Simply put, big data for threat detection employs the latest big data analysis techniques to make threat detection better and faster. Threat detection is much like solving a jigsaw puzzle, it requires assembling often oddly shaped interlocking and tessellating pieces. Each piece contains a small part of a complete picture. Only when all the pieces have been perfectly aligned, a meaningful image is revealed.

A threat develops through a series of stages known as the cyber kill chain. The most advanced and unknown threats proceed undetected through every step of the cyber kill chain from pre-attack information gathering in the reconnaissance phase to command & control at the peak of the breach. Breaking the attack kill chain requires deep visibility into every activity on an endpoint, including surreptitious activities, over a prolonged time frame. Big data techniques can be used garner and analyze endpoint data to accelerate threat detection. Carefully analyzing large data sets of events, like puzzle pieces, reveals trends and insights that help detect threats faster and more accurately than popular signature-based prevention technologies.

Cybersecurity Kill Chain  

 Big Data for Threat Detection Cybersecurity Kill Chain

 

Capturing the Minute Endpoint Details

The execution of a malicious program or a file can include several actions. For example, the malware may create a child process, delete a dynamic-link library file, change a registry value or change a network destination in the routing table. Threat detection forensic investigation aims to gather all relevant evidence. This requires blow-by-blow collection of activities and events on a user endpoint, spread across various components such as operating system, network, process, memory, file, registry and host.

The richer the data collected from an endpoint, the better the threat detection deductions that can be drawn from it. The sheer quantity of activities generated on end-user workstations and active security monitoring generates large volumes, velocity and variety of data. This deluge of data can overload security tools and personnel alike, but if we utilise big data and machine learning methods all this data gives us an upper hand against attackers.

Big Data Improves Threat Visibility 

Attackers invest heavily in developing malware capable of quietly penetrating networks and remaining active inside without detection. Malware authors focus on persistence for two reasons. First, they need time to slowly traverse the network and learn about it. They look for important assets that can be later exploited for blackmail, data poisoning, insider trading or disrupting business operations. Secondly, much like a traditional espionage operation, they wish to maintain access for future exploits.

Therefore, the ability to organize and analyse large amounts of diverse data quickly and effectively is critical to an organization’s security. The analysts working in a Security Operations Center (SOC) need to ascertain the entire threat kill chain quickly, but they often lack the data visibility to do so. Threat detection involves connecting the dots between files and running processes to paint a complete picture of a threat vector, its dimensions of activities and execution into a detailed attack story.
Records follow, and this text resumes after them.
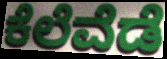
ಕೆಲೆವೆಡೆ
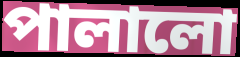
পালালো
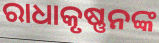
ରାଧାକୃଷ୍ଣନଙ୍କ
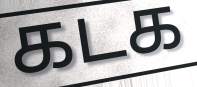
கடக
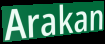
Arakan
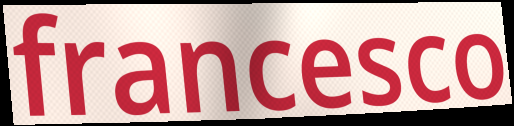
francesco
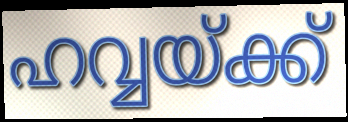
ഹവ്വയ്ക്ക്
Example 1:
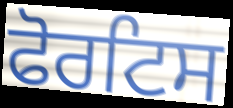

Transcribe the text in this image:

ਫੋਰਟਿਸ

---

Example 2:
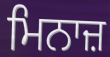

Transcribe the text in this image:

ਮਿਨਾਜ਼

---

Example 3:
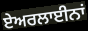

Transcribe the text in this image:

ਏਅਰਲਾਈਨਾਂ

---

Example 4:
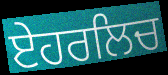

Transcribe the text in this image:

ਏਹਰਲਿਚ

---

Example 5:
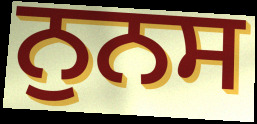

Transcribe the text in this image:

ਨੁਨਸ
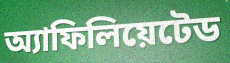
অ্যাফিলিয়েটেড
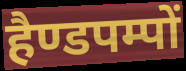
हैण्डपम्पों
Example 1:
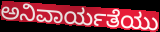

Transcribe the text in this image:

ಅನಿವಾರ್ಯತೆಯು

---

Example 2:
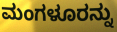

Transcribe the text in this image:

ಮಂಗಳೂರನ್ನು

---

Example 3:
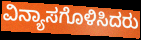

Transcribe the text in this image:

ವಿನ್ಯಾಸಗೊಳಿಸಿದರು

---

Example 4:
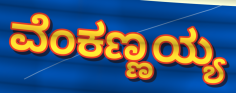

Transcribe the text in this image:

ವೆಂಕಣ್ಣಯ್ಯ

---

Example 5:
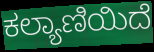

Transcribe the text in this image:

ಕಲ್ಯಾಣಿಯಿದೆ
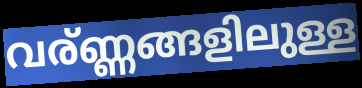
വര്ണ്ണങ്ങളിലുള്ള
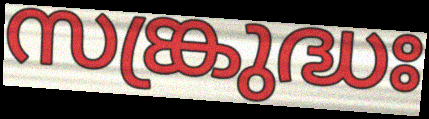
സങ്ക്രുദ്ധഃ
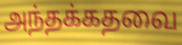
அந்தக்கதவை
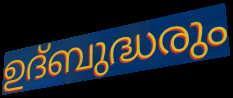
ഉദ്ബുദ്ധരും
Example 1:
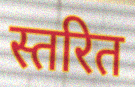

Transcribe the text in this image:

स्तरित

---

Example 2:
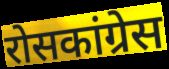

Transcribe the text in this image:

रोसकांग्रेस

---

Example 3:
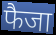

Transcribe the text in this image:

फैजा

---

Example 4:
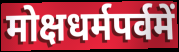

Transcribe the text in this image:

मोक्षधर्मपर्वमें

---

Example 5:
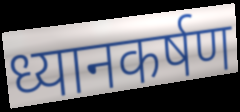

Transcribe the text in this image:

ध्यानकर्षण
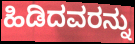
ಹಿಡಿದವರನ್ನು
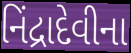
નિંદ્રાદેવીના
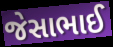
જેસાભાઈ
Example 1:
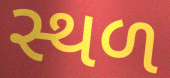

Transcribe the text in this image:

સ્થળ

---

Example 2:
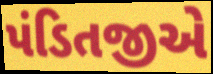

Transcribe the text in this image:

પંડિતજીએ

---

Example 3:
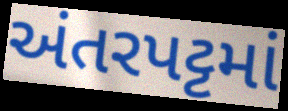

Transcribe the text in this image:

અંતરપટ્ટમાં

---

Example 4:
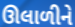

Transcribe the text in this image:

ઊલાળીને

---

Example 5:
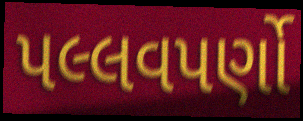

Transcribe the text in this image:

પલ્લવપર્ણો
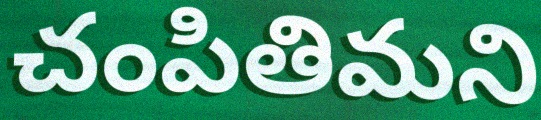
చంపితిమని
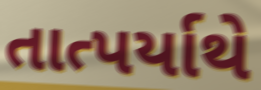
તાત્પર્યાથે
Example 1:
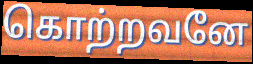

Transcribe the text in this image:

கொற்றவனே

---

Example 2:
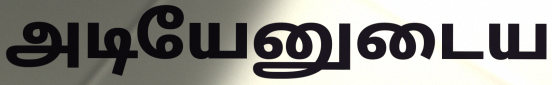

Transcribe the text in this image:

அடியேனுடைய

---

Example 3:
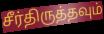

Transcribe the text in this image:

சீர்திருத்தவும்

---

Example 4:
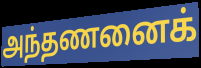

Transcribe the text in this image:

அந்தணனைக்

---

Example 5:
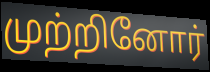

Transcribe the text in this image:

முற்றினோர்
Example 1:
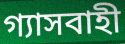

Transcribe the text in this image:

গ্যাসবাহী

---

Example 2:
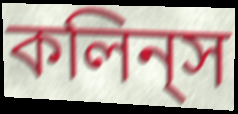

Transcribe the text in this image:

কলিন্‌স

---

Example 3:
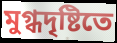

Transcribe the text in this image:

মুগ্ধদৃষ্টিতে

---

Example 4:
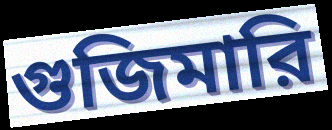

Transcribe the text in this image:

গুজিমারি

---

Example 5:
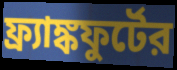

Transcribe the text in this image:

ফ্র্যাঙ্কফুর্টের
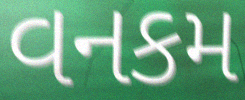
વનકમ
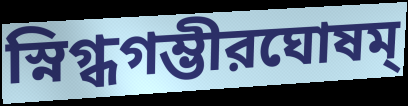
স্নিগ্ধগম্ভীরঘোষম্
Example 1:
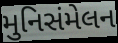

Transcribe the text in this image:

મુનિસંમેલન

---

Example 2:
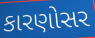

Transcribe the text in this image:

કારણોસર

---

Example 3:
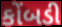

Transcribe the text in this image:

કોંબડી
The faster the attack story is completed, the faster the threat response MTTR (mean time to respond).

Big Data for Threat Detection Puzzle

Using big data technology to cope with such substantial amounts of data allows us to quickly perform risk scoring, graph analysis, time series analysis and determine causal relationships between entities to assess alerts and determine if they are suspicious or benign. If we couple machine learning and big data, we can sift and analyse massive amounts of data to detect cyber threats in a quicker, fluent and much more precise manner than traditional methods.

Big Data Endpoint Detection and Response  

Managing and analysing data has always offered great benefits for organizations of all sizes and across all industries. Performing analytics and complex queries on large data sets used to be very inefficient because big data technologies were not leveraged. Many security tools commonly used today were not designed to effectively analyse and manage data, so it is still difficult for analysts to quickly build an attack story and they are unable to shorten response times.

Implementing big data threat detection tools allows security analysts to piece together cyber threat puzzles faster. Big data analysis tools arm analysts to quickly detect and investigate threats, reach root cause and respond accurately.